Auch der Sound hat sich verändert: Die lauten Stellen sind rougher und krachiger, die poppigen Parts eingängiger. Sollte es mehr in die Vollen gehen?

Ich glaube, das kommt auch daher, dass ich jetzt das Selbstvertrauen habe, dass die Leute, die Blush Always hören, auch rockige Musik oder Grunge gut finden. Vorher hab ich immer so ein bisschen das Gefühl gehabt, Kompromisse eingehen zu müssen, gerade auch im Sound. Mein Produzent kommt aus dem Hardcore, das heißt: Der mixt auch gerne sehr extrem.

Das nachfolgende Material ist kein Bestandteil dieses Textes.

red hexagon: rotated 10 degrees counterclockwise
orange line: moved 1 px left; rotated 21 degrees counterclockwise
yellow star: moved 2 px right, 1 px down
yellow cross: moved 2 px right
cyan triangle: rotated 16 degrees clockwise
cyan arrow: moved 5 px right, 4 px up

Und das war beim ersten Album eher so, dass ich gesagt hab: Oh ne, mach mal nicht so krass. Weil ich auch Sorge hatte, damit Leute zu verschrecken. Jetzt dachte ich aber: Wenn ich das gut finde, dann finden das bestimmt auch Leute gut, die meine Musik gut finden. Warum da Kompromisse eingehen? Ich würde sagen, die Songs sind jetzt einfach extremer. Es sind mehr grungige Parts drin. Ich habe aber jetzt auch keine Sorge mehr gehabt, Popmusik zu machen. Ist mir irgendwie egal. Wenn ich die Melodie cool finde, dann ist sie halt da, und wenn die poppig ist, dann ist die halt poppig.